Dr David Parker, Chief Executive of the UK Space Agency, said:
Our new national strategy is all about making the most of space: exploiting the unique opportunities for growth which human spaceflight and associated research programmes can offer. I’m immensely proud of British scientists, who really are among the world’s best, as demonstrated by the strong showing in the recent international space life sciences competition. Space and life sciences are two areas where the UK has a proud heritage and the UK Space Agency is committed to helping researchers access unique facilities such as the ISS.
Most of the UK’s involvement in human spaceflight and research in the space environment is through the European Space Agency (ESA). At the 2012 ESA Ministerial the UK Space Agency made its first contribution to the International Space Station and ESA’s European Life and Physical Sciences Programme (ELIPS). In the latest Ministerial (2014) the Agency again pledged money to the ISS and ELIPS. This money - £49.2 million - gives UK researchers access to the $100 billion ISS programme, allowing them to use the unique environment of space to carry out research and make important advances in areas such as materials science, additive manufacturing and medical/biological sciences.

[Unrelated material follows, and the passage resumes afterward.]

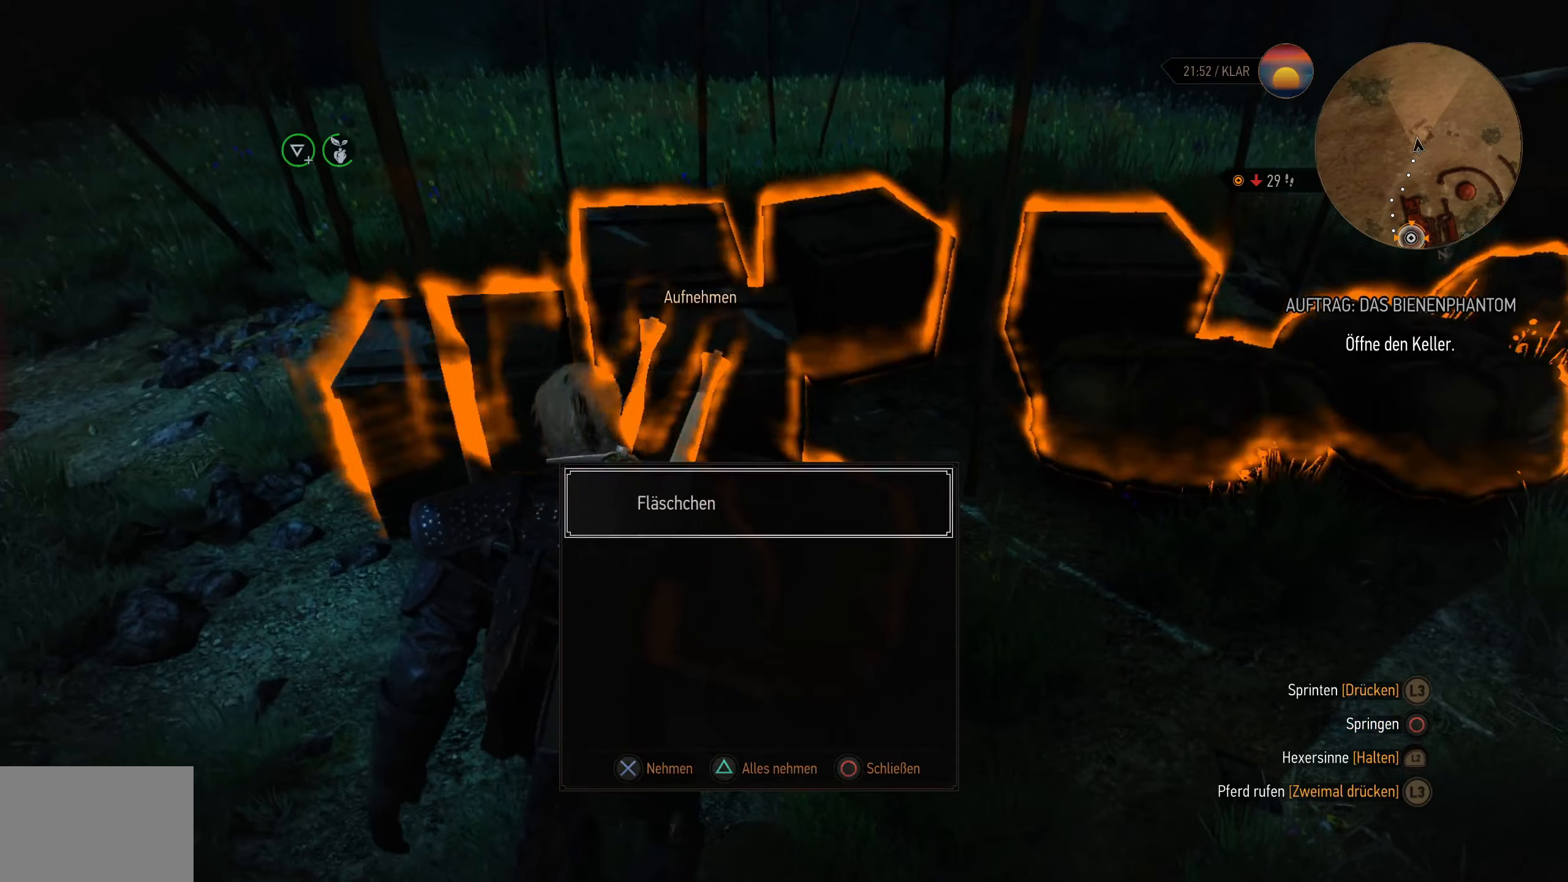
{"buttons": [], "left_stick": "up", "right_stick": "center", "events": [[34, "CROSS", "up"], [84, "CROSS", "down"], [134, "left_stick", "up"], [167, "CROSS", "up"], [234, "CROSS", "down"], [300, "CROSS", "up"], [367, "CROSS", "down"], [450, "CROSS", "up"]]}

UK success in life science experiments for space
The UK has a strong research base and is rapidly establishing itself as a key player in space environments research. In a recent international call for new life sciences experiments to be flown on the ISS, coordinated by NASA, ESA, and the Japanese and Canadian space agencies, 3 new experiments led by UK research teams were selected by ESA for further definition. Of these, 2 were the top-ranked proposals in Europe in terms of scientific merit, judged to be ‘outstanding’ by the international review panel.
Dr Timothy Etheridge, University of Exeter, will study muscle decline in space, and potential ways of counteracting this. Professor Donna Davies, University of Southampton, will investigate how a lack of gravity affects the respiratory system, using a novel 3D model of human bronchia. Both experiments will improve our understanding of human health here on Earth, as well as the effects of long duration human space travel.
British European Space Agency (ESA) astronaut
The forthcoming flight of British ESA astronaut Tim Peake, in November 2015, will be a major milestone for the UK’s involvement in human spaceflight. Tim will be the first British astronaut to visit the International Space Station (ISS) and during his 6 month mission will conduct a range of scientific experiments which will increase knowledge, deliver benefits on Earth and test technologies for future missions further afield, such as to the Moon or Mars. He will also help deliver an inspiring range of outreach and educational activities.